**WHAT THE TASK ASKS**:
Write out every line of text in the listing below word for word, leaving the pictures out of your answer.
───── MATERIAL FOR THIS TASK ─────
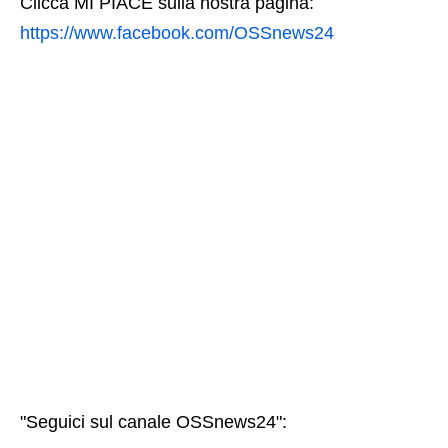
Clicca MI PIACE sulla nostra pagina:
https://www.facebook.com/OSSnews24
"Seguici sul canale OSSnews24":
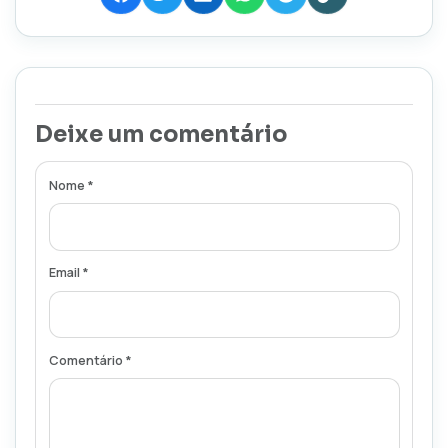
Deixe um comentário
Nome *
Email *
Comentário *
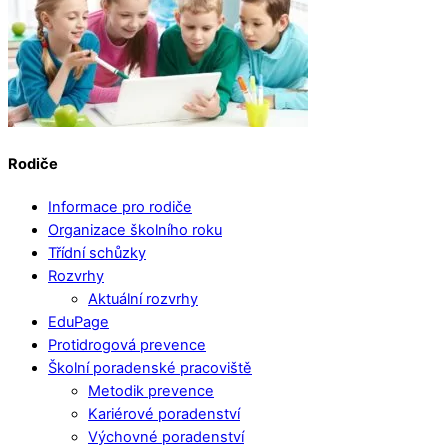
Rodiče
Informace pro rodiče
Organizace školního roku
Třídní schůzky
Rozvrhy
Aktuální rozvrhy
EduPage
Protidrogová prevence
Školní poradenské pracoviště
Metodik prevence
Kariérové poradenství
Výchovné poradenství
─────
**RESPONSE BELOW**:
Clicca MI PIACE sulla nostra pagina:
https://www.facebook.com/OSSnews24
"Seguici sul canale OSSnews24":
Deixe um comentário
Nome *
Email *
Comentário *
Rodiče
Informace pro rodiče
Organizace školního roku
Třídní schůzky
Rozvrhy
Aktuální rozvrhy
EduPage
Protidrogová prevence
Školní poradenské pracoviště
Metodik prevence
Kariérové poradenství
Výchovné poradenství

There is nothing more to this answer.